1 lb Pork tenderloin
SAUCE
1 1/2 ts Cornstarch
Nutmeg, (dash)
1 c Apricot nectar
APRICOT STUFFING
1 ts Bouillon, chicken, instant
-granules
2/3 c Water, hot
1/3 c Apricots, dried, snipped
2 tb Celery, chopped
1 tb Margarine
1/8 ts Cinnamon, ground
Pepper, black, (dash)
2 c Whole wheat bread cubes
Split tenderloin lenghwise, cutting to, but not through, opposite side;
open out flat. Pound tenderloin lightly with meat mallet to a 10×6
rectangle. APRICOT STUFFING: Dissolve bouillon in hot water, pour over
apricots. Let stand 5 minutes. Cook celery and onion in margarine until
tender but not brown. Remove from heat; stir in cinnamon and pepper.
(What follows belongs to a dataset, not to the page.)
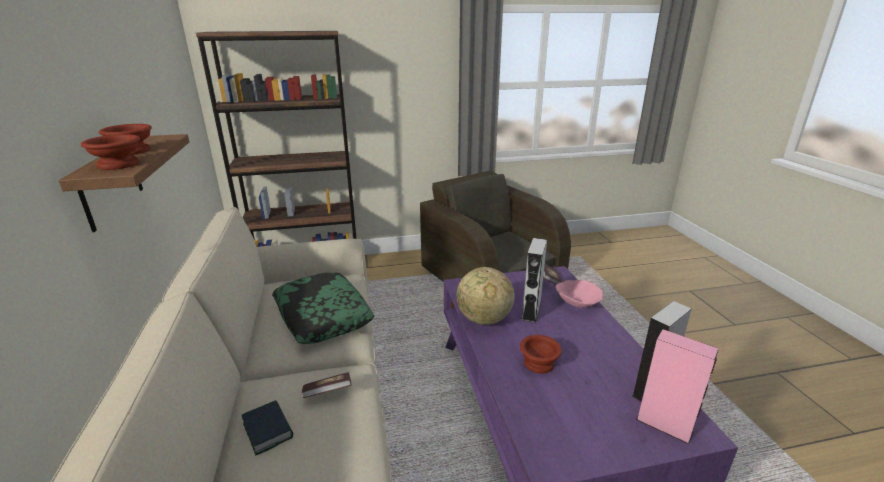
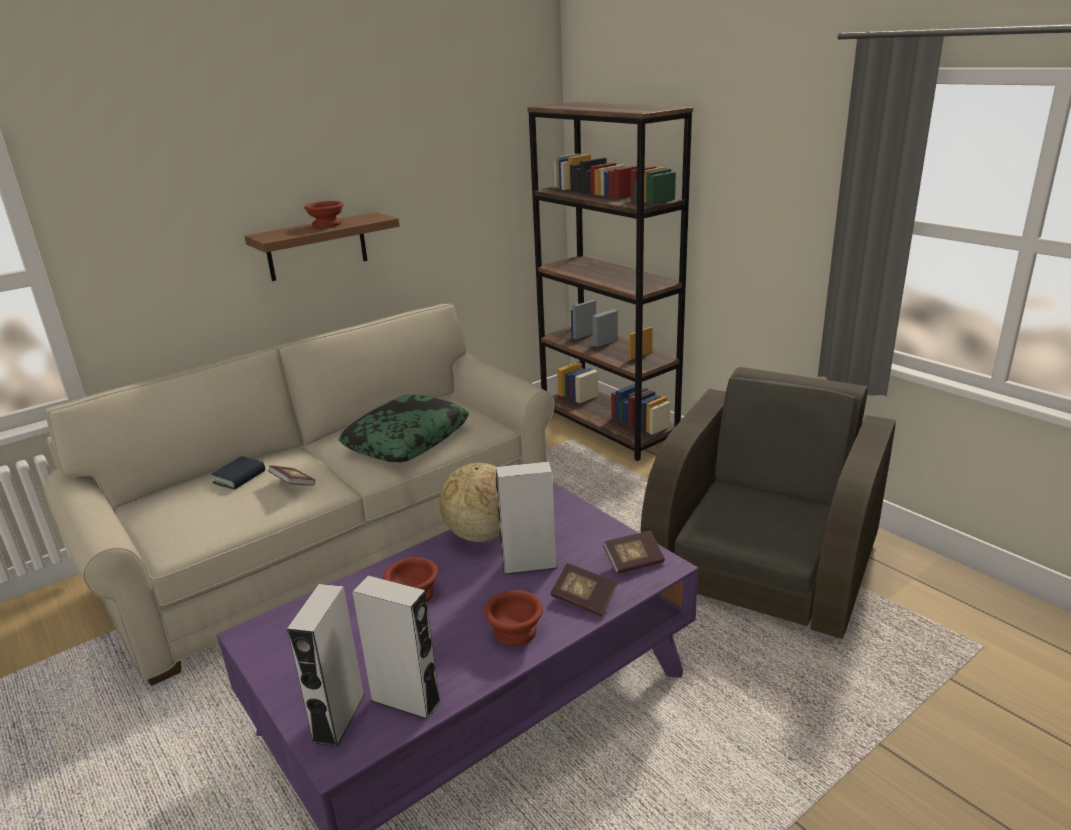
camera: 65 degrees right, 0 degrees up
brown bowl [81,134,140,170] -> brown bowl moved to [484,590,543,646]
pink bowl [555,280,603,308] -> book [550,563,617,617]
pink speaker [636,329,718,444] -> grey speaker [287,584,365,747]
In a
large bowl mix bread cubes, onion mixture, and apricot mixture; toss
lightly to moisten. Spread stuffing evenly over tenderloin. Roll up
jelly-roll style, starting from short side. Secure meat roll with wooden
toothpicks or tie with string at 1-inch intervals. Cut meat roll into six
1-inch slices. Place meat slices on rack of unheated broiler pan, cut side
down. Broil 4 inches from heat 12 minutes. Turn; broil 11 to 13 minutes
more or till done. Remove toothpicks or string; transfer meat to a serving
platter. Meanwhile, for SAUCE, combine cornstarch and nutmeg. Stir in
apricot nectar. Cook and stir till mixture is bubbly. Cook and stir 2
minutes more. SERVE sauce with meat slices.